For many years now I’ve advocated not using the repository pattern on top of an ORM such as Entity Framework. There are many reasons why that I’ll try and cover throughout this post based on ways that I’ve seen it implemented. Meaning, this post is talking about poorly implemented approaches or pitfalls that I’ve seen.
To clarify, since this topic seems to really fire people up, I’m not saying that you shouldn’t use the repository pattern. I’m going to clarify why I don’t think under certain situations it’s very useful and other situations that I do find it useful.
This post was spurred on by a blog post and tweet:
The first thing I’ve seen with a repository is exposing IQueryable<T> (or DbSet<T>) from the underlying DbContext in your repository.

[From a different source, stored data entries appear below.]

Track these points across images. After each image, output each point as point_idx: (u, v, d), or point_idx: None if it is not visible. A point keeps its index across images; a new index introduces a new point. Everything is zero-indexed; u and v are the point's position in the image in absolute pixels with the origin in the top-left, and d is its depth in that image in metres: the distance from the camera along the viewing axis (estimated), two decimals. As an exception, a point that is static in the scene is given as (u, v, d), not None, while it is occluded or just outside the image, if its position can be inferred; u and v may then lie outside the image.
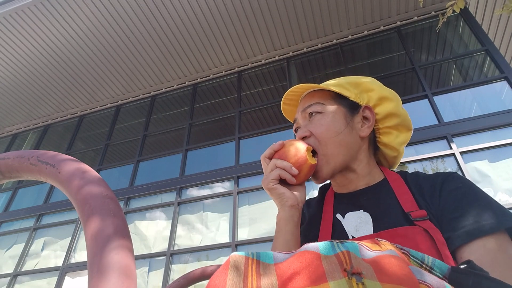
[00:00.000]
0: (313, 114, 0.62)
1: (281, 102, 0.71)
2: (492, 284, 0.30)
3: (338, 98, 0.63)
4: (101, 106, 6.12)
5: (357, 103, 0.63)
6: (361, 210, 0.57)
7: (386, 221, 0.52)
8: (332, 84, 0.65)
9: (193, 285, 1.10)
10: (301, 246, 0.59)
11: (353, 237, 0.54)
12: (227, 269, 0.30)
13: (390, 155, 0.66)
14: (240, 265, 0.30)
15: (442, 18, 2.59)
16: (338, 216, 0.59)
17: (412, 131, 0.66)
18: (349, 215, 0.58)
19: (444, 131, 3.48)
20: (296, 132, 0.66)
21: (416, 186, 0.55)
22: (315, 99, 0.64)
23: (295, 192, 0.58)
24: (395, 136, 0.64)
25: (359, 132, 0.61)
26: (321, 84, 0.64)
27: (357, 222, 0.56)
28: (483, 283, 0.30)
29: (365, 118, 0.63)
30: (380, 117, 0.63)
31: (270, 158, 0.60)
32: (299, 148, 0.57)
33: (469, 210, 0.47)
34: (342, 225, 0.57)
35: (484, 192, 0.50)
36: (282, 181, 0.58)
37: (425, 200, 0.52)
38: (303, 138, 0.62)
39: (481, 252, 0.43)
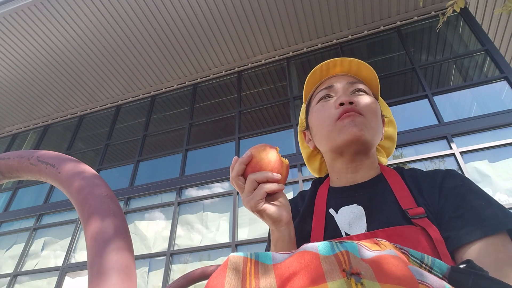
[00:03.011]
0: (360, 92, 0.63)
1: (321, 63, 0.66)
2: (491, 284, 0.30)
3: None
4: (101, 106, 6.12)
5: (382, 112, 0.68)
6: (355, 204, 0.56)
7: (381, 218, 0.51)
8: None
9: (193, 285, 1.10)
10: (296, 242, 0.59)
11: (346, 233, 0.53)
12: (226, 269, 0.30)
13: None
14: (239, 265, 0.30)
15: (442, 18, 2.59)
16: (331, 211, 0.58)
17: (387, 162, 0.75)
18: (343, 209, 0.56)
19: (444, 131, 3.47)
20: (320, 97, 0.64)
21: (413, 183, 0.55)
22: (363, 84, 0.67)
23: (282, 204, 0.53)
24: (381, 154, 0.72)
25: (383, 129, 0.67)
26: (374, 74, 0.67)
27: (351, 217, 0.54)
28: (482, 283, 0.30)
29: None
30: (384, 136, 0.69)
31: (243, 175, 0.52)
32: (270, 153, 0.52)
33: (470, 210, 0.46)
34: (335, 220, 0.56)
35: (484, 191, 0.49)
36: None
37: (423, 198, 0.51)
38: (350, 103, 0.59)
39: (483, 253, 0.42)
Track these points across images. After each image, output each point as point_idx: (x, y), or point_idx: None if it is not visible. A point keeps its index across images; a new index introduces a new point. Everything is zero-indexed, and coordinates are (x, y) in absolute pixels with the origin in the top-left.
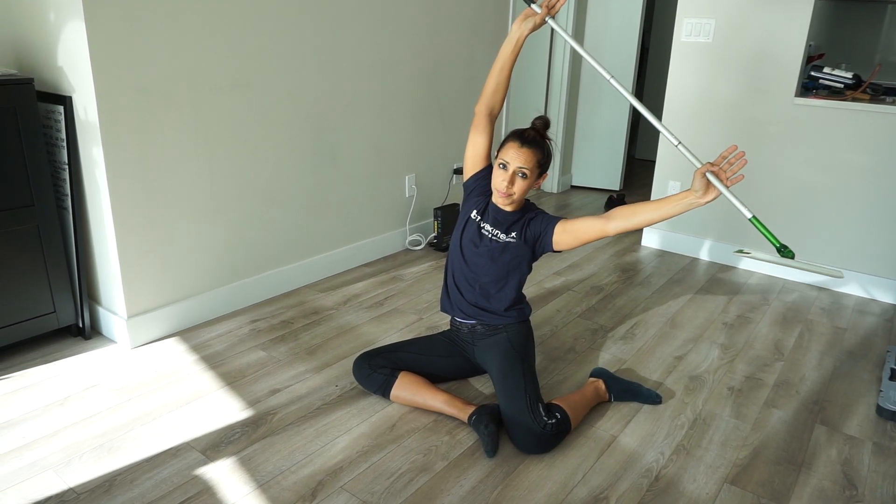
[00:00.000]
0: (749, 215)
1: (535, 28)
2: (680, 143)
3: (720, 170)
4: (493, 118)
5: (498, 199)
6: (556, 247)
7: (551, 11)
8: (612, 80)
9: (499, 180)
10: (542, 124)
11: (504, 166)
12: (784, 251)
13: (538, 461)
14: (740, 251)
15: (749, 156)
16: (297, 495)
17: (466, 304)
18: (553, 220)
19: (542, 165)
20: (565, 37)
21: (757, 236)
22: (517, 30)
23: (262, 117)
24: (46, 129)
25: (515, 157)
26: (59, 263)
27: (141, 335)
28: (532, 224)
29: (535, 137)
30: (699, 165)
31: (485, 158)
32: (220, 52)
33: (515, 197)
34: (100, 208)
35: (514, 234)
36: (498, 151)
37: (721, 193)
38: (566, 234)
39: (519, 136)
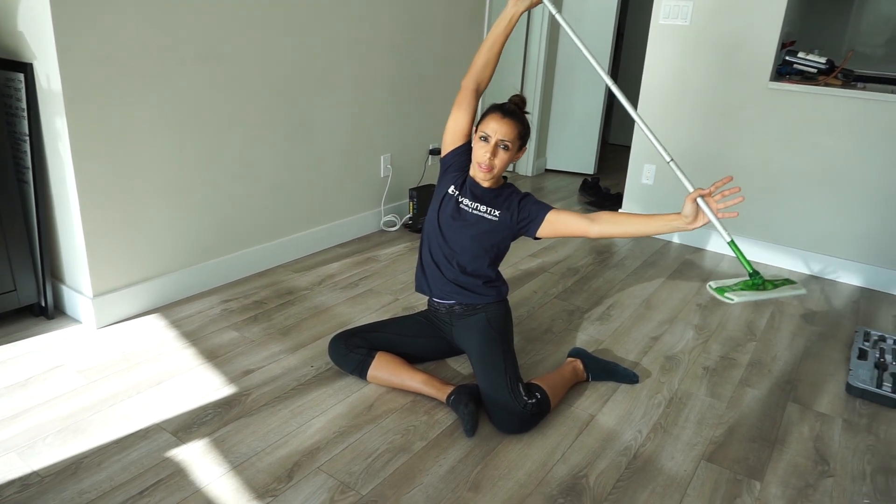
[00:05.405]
0: (728, 239)
1: (531, 6)
2: (672, 160)
3: (711, 198)
4: (478, 94)
5: (478, 174)
6: (538, 234)
7: None
8: (612, 85)
9: (481, 153)
10: (519, 100)
11: (485, 138)
12: (755, 277)
13: (517, 441)
14: (720, 291)
15: (723, 140)
16: (273, 476)
17: (445, 282)
18: (545, 209)
19: (522, 138)
20: (561, 21)
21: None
22: (512, 7)
23: (234, 91)
24: (6, 98)
25: (497, 128)
26: (19, 240)
27: (107, 315)
28: (522, 206)
29: (514, 110)
30: (690, 189)
31: (465, 135)
32: (191, 21)
33: (496, 171)
34: (63, 182)
35: (497, 212)
36: (477, 125)
37: (709, 221)
38: (550, 224)
39: (499, 108)
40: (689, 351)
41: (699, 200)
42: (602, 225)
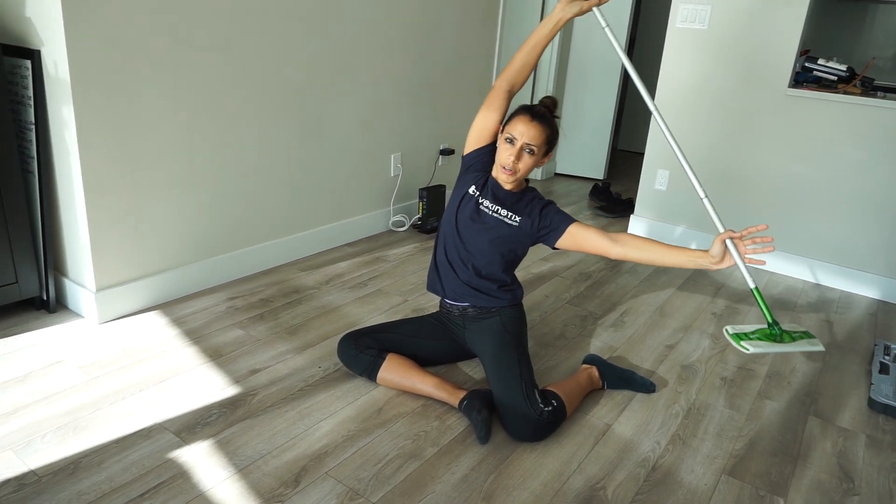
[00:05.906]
0: (752, 286)
1: (580, 13)
2: (706, 196)
3: (741, 241)
4: (511, 95)
5: (500, 176)
6: (557, 245)
7: (602, 0)
8: (655, 112)
9: (505, 155)
10: (550, 102)
11: (511, 140)
12: (773, 327)
13: (532, 449)
14: (737, 338)
15: (740, 146)
16: (279, 481)
17: (459, 283)
18: (568, 221)
19: (550, 143)
20: (610, 35)
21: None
22: (560, 11)
23: (246, 84)
24: (11, 86)
25: (524, 131)
26: (22, 231)
27: (110, 310)
28: (544, 214)
29: (544, 113)
30: (721, 229)
31: (492, 134)
32: (204, 10)
33: (520, 174)
34: (69, 172)
35: (518, 217)
36: (504, 125)
37: (735, 264)
38: (571, 237)
39: (528, 111)
40: (706, 360)
41: (728, 242)
42: (624, 247)
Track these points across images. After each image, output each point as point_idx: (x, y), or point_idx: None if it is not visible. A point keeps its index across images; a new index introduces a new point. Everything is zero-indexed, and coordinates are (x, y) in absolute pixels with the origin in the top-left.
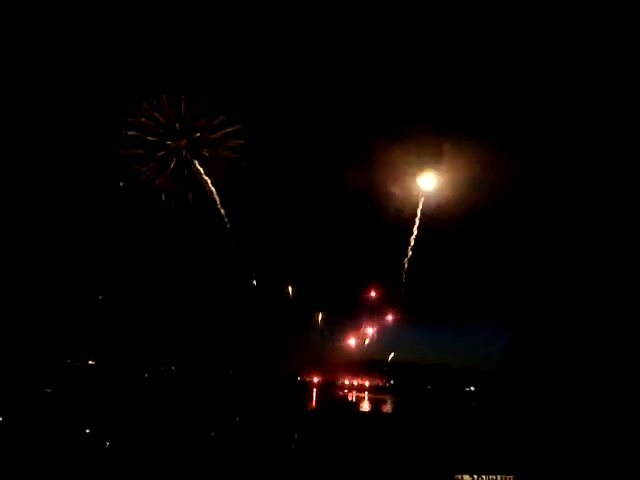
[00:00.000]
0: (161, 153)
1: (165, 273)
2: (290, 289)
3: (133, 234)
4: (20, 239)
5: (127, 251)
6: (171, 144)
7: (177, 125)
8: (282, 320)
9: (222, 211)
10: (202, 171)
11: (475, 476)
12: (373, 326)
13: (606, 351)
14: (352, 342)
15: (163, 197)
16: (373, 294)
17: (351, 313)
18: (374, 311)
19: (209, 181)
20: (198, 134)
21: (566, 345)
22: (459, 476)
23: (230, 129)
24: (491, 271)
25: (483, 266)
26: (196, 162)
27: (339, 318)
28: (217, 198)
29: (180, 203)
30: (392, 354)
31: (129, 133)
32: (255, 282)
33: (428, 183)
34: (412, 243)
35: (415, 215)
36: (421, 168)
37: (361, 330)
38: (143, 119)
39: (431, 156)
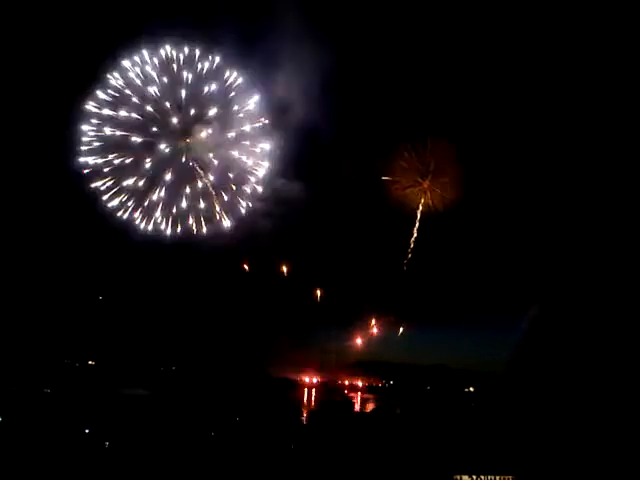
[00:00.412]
0: (148, 161)
1: (162, 272)
2: (285, 268)
3: (130, 234)
4: (19, 242)
5: (124, 251)
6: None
7: (172, 115)
8: (278, 314)
9: (226, 223)
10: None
11: (474, 476)
12: (373, 326)
13: (610, 354)
14: (358, 341)
15: (158, 216)
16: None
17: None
18: (374, 311)
19: (208, 183)
20: (203, 133)
21: (574, 348)
22: (458, 477)
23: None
24: (491, 272)
25: (483, 267)
26: (198, 168)
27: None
28: (218, 206)
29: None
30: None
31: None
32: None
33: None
34: (412, 245)
35: (415, 217)
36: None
37: (362, 330)
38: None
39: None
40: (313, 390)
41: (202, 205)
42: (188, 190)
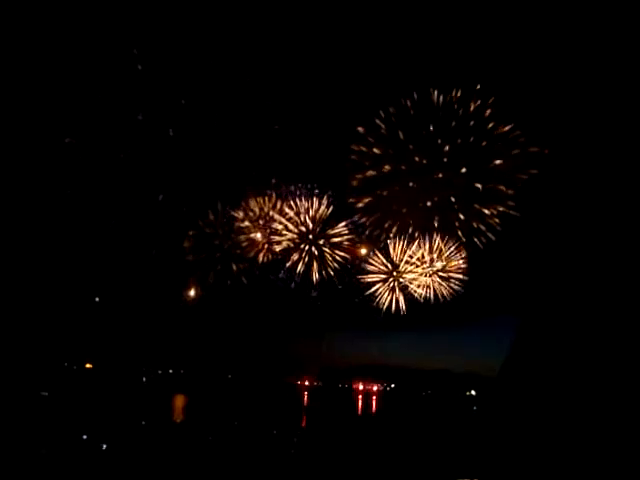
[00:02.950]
0: None
1: (162, 274)
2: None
3: (128, 234)
4: (17, 242)
5: (122, 252)
6: None
7: None
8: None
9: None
10: None
11: None
12: None
13: (609, 357)
14: None
15: None
16: None
17: None
18: None
19: None
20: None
21: (569, 351)
22: None
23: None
24: (494, 275)
25: (486, 270)
26: None
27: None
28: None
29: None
30: None
31: None
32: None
33: None
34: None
35: None
36: None
37: None
38: None
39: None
40: (315, 393)
41: None
42: None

This serves no purpose. It’s not abstracting anything at all.
What’s even worst is the consumers/callers don’t necessarily know at what point will they actually be retrieving data (doing I/O), unless you’re aware that the underlying IQueryable is coming from Entity Framework., Now when you call a method that materializes your query and actually hits the database (such as ToListAsync()).
Second, to this point is now if you have any type of navigation properties and are accessing IQueryable<T> from repository consumers, you must either eager load (via Include()) or have your consumers do the Include() or not realize all navigation properties are lazy loading.

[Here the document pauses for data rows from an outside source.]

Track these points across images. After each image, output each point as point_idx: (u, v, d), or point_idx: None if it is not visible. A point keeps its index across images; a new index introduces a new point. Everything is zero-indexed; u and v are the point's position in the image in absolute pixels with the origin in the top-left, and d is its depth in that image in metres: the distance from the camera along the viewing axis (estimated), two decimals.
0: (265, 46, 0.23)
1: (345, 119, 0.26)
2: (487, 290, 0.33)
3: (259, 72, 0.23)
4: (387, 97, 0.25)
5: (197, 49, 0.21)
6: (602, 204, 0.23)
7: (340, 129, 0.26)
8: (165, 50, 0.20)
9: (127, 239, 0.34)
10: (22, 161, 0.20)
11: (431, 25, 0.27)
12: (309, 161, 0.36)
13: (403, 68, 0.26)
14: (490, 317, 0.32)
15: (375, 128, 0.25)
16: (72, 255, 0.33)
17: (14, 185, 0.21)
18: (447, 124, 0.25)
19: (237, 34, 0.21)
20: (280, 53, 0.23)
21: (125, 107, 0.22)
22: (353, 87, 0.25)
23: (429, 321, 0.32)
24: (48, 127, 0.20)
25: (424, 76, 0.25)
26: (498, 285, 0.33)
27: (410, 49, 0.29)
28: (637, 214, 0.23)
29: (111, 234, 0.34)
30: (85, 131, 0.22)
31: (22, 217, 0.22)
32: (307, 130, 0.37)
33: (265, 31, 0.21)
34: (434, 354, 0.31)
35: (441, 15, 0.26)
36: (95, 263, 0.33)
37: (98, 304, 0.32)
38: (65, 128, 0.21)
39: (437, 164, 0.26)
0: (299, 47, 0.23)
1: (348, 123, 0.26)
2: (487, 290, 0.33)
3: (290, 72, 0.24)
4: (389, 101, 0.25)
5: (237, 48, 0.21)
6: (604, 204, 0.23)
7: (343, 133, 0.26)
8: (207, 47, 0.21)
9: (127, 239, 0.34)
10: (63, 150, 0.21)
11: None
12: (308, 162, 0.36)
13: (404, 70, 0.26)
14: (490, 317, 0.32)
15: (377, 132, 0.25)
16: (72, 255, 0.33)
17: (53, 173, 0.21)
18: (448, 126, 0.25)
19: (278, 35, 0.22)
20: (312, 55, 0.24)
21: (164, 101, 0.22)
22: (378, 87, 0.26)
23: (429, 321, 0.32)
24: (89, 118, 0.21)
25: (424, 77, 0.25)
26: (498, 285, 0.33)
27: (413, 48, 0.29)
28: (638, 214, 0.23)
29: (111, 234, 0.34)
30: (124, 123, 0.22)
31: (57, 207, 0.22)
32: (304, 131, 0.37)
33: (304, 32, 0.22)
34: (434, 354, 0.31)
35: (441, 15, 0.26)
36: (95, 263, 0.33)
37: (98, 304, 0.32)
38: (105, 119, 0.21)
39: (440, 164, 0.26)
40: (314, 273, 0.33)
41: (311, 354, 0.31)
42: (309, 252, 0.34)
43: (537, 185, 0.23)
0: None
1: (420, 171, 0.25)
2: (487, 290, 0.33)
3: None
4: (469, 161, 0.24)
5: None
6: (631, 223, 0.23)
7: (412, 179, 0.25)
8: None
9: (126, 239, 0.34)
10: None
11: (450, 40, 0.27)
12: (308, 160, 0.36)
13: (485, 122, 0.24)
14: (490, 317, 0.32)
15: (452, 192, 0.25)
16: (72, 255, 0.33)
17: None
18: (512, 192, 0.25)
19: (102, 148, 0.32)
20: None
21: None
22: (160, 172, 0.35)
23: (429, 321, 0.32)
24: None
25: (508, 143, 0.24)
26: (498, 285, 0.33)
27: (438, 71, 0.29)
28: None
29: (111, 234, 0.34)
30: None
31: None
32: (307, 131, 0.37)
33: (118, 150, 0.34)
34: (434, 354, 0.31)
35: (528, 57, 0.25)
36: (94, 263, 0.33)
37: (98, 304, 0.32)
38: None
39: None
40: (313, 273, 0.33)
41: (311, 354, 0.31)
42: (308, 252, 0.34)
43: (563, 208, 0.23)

Again, consumers are now aware of the underlying implementation that is Entity Framework.
To overcome these issues, usually what comes next is avoiding the IQueryable<T> by returning an IEnumerable<T>.
The issue now is since you’re taking away control from the consumer, you must decide what data to Include() and Select() behind query methods.

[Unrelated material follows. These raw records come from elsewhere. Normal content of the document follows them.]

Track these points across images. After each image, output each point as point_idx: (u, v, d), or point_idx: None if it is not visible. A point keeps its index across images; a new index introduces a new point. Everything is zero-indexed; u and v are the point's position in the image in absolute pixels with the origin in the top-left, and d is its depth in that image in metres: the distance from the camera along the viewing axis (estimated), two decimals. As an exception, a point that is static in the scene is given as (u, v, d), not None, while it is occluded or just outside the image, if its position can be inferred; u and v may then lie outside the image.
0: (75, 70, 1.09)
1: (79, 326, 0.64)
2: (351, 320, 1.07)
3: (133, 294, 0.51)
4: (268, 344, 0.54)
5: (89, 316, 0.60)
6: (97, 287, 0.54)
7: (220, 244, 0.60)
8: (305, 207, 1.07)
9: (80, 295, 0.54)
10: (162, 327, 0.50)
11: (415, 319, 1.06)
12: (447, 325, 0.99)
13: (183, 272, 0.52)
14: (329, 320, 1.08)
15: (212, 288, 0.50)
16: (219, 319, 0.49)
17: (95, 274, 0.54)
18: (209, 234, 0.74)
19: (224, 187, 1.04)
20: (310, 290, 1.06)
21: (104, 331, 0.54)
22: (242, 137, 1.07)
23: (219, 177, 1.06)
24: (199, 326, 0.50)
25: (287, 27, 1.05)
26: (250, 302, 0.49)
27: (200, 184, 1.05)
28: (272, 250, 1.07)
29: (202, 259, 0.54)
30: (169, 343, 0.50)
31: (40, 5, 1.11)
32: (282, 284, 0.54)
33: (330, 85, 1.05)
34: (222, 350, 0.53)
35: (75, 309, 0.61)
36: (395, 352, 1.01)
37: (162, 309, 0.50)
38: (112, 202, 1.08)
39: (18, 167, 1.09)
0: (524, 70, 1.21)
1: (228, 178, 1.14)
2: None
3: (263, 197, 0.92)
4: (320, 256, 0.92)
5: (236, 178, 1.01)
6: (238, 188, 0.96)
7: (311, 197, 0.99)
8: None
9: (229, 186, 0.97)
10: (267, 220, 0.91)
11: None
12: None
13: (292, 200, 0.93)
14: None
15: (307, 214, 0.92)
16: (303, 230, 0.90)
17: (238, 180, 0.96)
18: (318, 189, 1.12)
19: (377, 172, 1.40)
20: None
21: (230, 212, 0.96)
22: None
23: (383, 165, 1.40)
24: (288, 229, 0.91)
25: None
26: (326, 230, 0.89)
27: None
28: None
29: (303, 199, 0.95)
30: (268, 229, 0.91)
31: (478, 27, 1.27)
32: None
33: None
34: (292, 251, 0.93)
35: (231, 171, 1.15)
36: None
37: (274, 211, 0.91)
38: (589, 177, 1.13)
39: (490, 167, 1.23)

What this often turns into is a pile of methods with various filtering parameters that could have been much easier expressed via a LINQ expression against the DbSet directly.
So if I don’t generally use the repository pattern, what do I use? Query Objects.
For querying, I’d rather have specialized objects that can return very specific data for the given use case. When implementing in vertical feature slices, as opposed to layers, each query is responsible for how it retrieves data.
The simplest solution is to use the DbContext and query directly.
The primary benefit is query objects only have dependencies that they actually require. Because each query object defines its own dependencies, you can change those dependencies without affecting other query objects.
A simple example of this is if you wanted to migrate from Entity Framework 6 to Entity Framework Core. You could migrate one query object at a time to EF Core instead of having to change over an entire repository that is highly coupled.
I can see the argument for using a repository because testing was difficult with EF6. However, with EF Core using the SQLite or the InMemory Provider, testing is incredibly easy.
I’ve written a post on how to use the SQLite provider with an in-memory database.
Testing a Query Object becomes incredibly easy without the need to mock.
Another argument for using the repository pattern is being able to swap out the implementation for a “cached repository”. I do use this pattern but in very select cases. Most times this is across bounded context were cached or stale data is acceptable.
If you decide to swap out the implementation of your repository, which was previously always hitting the database (point of truth) and now is using a cache implementation, how does that affect the callers? How quickly is the data invalidated?
Data can be stale the moment you retrieve it from the database, however adding caching to your repository without your callers knowing it can have a big impact on behavior.
One place I do often use a repository is when accessing an aggregate (in DDD Terms). My repositories often only contain two methods, Get(id) and Save(aggregateRoot).
The reason I do use a repository in this situation is that my repository usually returns an object that encapsulates my EF data model. I want it to fetch the entire object model and construct the aggregate root. The aggregate root does not expose data but only behavior (methods) to change state.